_Supplied text:_
# # #

INCREDIBLE FRENCH ENDIVE SALAD WITH AGED HERB GOAT CHEESE TOASTS



Incredible French Endive Salad with Aged Herb Goat Cheese Toasts image

Categories     Bread     Salad     Cheese     Side     Broil     Goat Cheese     Endive

Yield 4 servings

Number Of Ingredients 9

1 garlic clove
Juice of 1/ 2 lemon
Coarse salt
A few sprigs of fresh flat-leaf parsley leaves
1/4 cup extra-virgin olive oil (EVOO) (eyeball it)
12 heads of endive (look for the whitest heads you can find, free of scars)
8 slices white toasting bread
2 8-ounce logs aged goat cheese
3 tablespoons Herbes de Provence (dried French herb blend, available on the spice aisle)

Steps:

  • Heat a grill pan to medium high. Turn on the broiler and place a rack at least 10 inches from the heat.
  • In a blender, combine the garlic, lemon juice, a little salt, and the parsley. Turn the blender on the "puree" setting. Stream the EVOO into the blender and puree the dressing until smooth and emulsified.
  • Trim the endives of tough ends and peel away any dry or badly scarred outer leaves. Place the endives in a shallow dish and pour the dressing over them. Turn them in the dressing to coat them evenly. Place on the hot grill pan and gently cook the endives for 6 to 7 minutes, until tender, turning frequently.

# # #

_Excerpted records:_
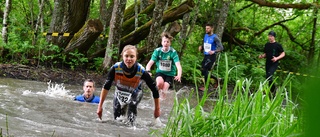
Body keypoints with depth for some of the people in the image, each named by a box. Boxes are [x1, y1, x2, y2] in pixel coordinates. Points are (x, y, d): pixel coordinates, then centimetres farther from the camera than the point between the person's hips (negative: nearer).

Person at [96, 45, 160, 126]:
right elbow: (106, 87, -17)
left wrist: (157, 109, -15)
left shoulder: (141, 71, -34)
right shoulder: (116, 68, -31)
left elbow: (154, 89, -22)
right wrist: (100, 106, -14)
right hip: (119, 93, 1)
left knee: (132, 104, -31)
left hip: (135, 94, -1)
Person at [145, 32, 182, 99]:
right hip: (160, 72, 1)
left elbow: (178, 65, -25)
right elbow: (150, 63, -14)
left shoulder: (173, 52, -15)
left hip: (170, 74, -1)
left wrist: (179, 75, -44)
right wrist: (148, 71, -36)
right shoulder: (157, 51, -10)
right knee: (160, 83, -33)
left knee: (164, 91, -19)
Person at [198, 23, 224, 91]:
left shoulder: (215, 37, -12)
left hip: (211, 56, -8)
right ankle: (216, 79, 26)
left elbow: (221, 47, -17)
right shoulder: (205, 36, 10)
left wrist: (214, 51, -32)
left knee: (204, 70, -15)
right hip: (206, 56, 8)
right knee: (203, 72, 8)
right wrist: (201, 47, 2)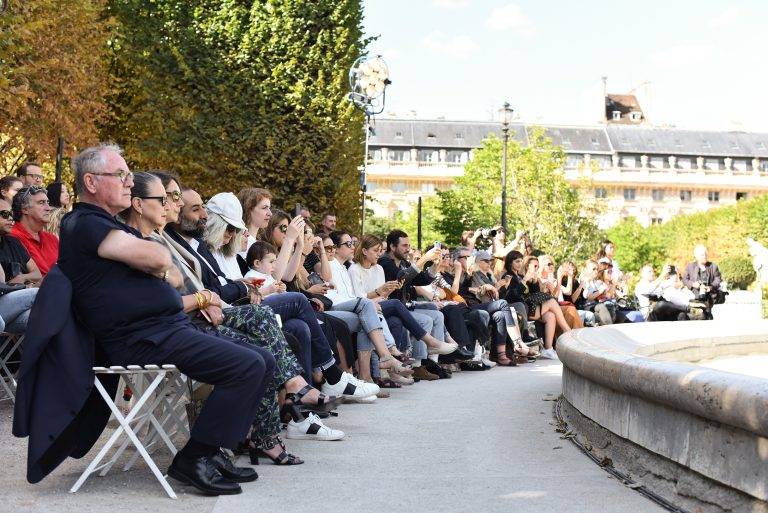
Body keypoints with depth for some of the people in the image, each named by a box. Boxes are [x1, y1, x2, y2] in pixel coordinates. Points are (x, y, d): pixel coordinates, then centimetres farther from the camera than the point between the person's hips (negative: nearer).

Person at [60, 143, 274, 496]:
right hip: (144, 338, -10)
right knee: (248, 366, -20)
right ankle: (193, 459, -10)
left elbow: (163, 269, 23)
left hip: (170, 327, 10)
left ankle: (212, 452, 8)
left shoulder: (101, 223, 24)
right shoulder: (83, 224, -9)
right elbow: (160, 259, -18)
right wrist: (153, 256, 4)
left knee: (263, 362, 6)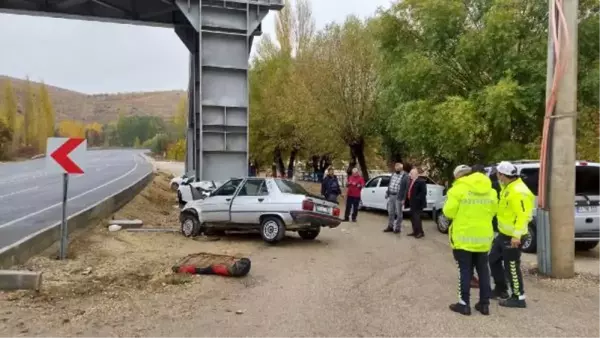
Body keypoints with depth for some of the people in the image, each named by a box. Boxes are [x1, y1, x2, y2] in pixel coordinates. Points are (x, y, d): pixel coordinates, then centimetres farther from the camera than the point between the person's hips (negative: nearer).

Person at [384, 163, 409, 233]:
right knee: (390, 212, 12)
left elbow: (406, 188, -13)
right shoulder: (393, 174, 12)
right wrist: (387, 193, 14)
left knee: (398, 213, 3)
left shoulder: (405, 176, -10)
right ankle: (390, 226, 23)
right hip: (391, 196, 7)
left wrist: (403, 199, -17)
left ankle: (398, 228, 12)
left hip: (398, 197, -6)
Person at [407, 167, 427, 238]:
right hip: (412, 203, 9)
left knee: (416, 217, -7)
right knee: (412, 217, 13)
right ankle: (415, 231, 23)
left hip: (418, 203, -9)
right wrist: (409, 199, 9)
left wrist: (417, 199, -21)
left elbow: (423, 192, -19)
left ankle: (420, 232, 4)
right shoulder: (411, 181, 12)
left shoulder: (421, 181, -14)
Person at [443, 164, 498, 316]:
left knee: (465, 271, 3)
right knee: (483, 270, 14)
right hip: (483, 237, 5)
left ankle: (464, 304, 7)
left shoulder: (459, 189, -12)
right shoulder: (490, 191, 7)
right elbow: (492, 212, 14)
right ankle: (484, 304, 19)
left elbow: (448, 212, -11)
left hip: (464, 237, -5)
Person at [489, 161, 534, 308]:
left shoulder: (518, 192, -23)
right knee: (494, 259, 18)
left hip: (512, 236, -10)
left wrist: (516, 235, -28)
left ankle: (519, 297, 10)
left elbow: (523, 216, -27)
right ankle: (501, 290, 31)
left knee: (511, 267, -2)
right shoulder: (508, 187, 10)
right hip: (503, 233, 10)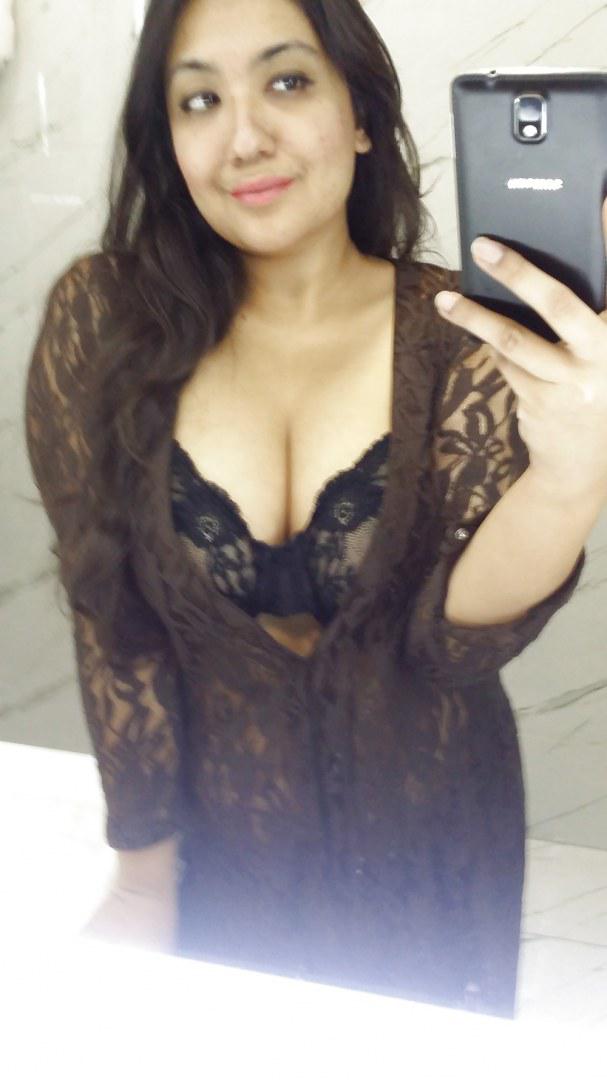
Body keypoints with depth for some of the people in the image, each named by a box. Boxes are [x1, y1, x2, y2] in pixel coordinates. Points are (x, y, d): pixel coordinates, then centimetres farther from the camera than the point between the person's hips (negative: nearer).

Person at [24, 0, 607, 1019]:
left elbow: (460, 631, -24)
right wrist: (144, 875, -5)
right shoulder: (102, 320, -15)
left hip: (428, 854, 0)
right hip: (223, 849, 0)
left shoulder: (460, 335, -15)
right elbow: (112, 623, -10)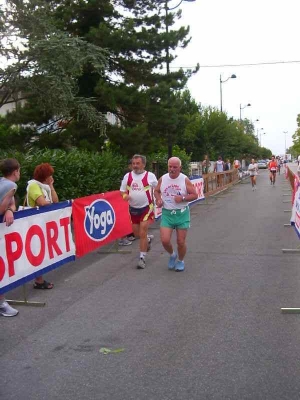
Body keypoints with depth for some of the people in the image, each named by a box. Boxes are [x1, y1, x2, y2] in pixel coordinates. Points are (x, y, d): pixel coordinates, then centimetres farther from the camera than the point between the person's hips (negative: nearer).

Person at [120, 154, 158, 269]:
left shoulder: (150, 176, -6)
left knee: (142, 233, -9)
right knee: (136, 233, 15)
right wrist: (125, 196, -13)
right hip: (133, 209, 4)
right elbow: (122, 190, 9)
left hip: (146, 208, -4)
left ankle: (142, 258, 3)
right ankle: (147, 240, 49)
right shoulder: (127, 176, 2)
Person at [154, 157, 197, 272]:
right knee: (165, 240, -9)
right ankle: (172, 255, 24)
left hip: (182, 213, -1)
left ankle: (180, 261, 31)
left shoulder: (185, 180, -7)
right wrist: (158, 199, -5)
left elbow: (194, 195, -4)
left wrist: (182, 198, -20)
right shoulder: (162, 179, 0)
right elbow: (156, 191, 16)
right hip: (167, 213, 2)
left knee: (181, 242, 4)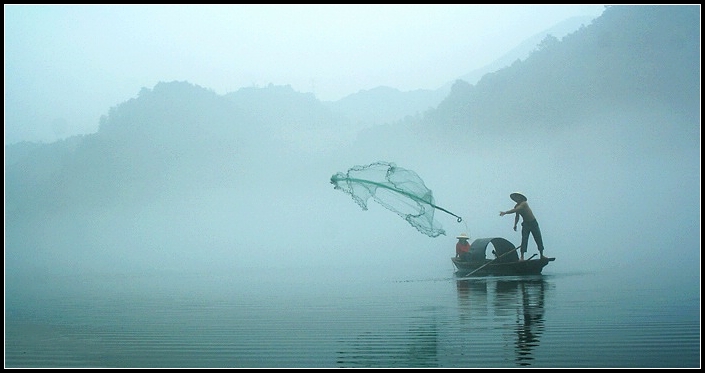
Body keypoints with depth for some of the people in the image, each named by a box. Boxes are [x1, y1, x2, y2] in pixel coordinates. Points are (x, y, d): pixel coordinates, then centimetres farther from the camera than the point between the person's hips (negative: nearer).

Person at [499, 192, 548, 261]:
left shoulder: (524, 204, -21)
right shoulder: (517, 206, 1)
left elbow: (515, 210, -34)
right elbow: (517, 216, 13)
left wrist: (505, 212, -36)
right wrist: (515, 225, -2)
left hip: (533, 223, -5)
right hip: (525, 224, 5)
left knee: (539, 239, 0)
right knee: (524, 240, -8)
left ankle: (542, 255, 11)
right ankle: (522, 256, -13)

# # #

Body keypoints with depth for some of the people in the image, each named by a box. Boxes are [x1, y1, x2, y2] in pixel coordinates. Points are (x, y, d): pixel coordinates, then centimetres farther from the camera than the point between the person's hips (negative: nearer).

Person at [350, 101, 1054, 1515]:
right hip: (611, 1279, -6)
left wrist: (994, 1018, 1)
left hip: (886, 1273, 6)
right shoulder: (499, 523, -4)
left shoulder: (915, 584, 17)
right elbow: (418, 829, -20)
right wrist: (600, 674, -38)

# # #

_Required action 1:_
According to the endive salad recipe, how far from the heat should the broiler rack be placed?
_Required action 2:_
Write the next part of the endive salad recipe, picking up after its last step.
The data above is not needed for this work.

_Answer area 1:_
At least 10 inches from the heat.

_Answer area 2:_
  • Lightly toast the bread under the broiler on each side and remove. Cut the bread corner to corner to make 16 triangles. Trim the ends off the logs of cheese and cut each log into 8 disks. (Cut across the middle of each log, then keep halving the sections until you have 16 equal disks from the 2 logs.) Scatter the Herbes de Provence onto the cutting board. Gently turn each disk of cheese in the dried herbs and situate a disk on each toast. Return the toasts to the oven and broil for 2 to 3 minutes to warm the cheese through and darken the toast to a light, even golden brown.
  • Remove the endives 3 at a time to a plate. Carefully halve them lengthwise with a small sharp knife and fan the halved grilled endives across the plate. Add 4 triangles of toast with warm goat cheese to the same plate and serve. Repeat with the remaining portions.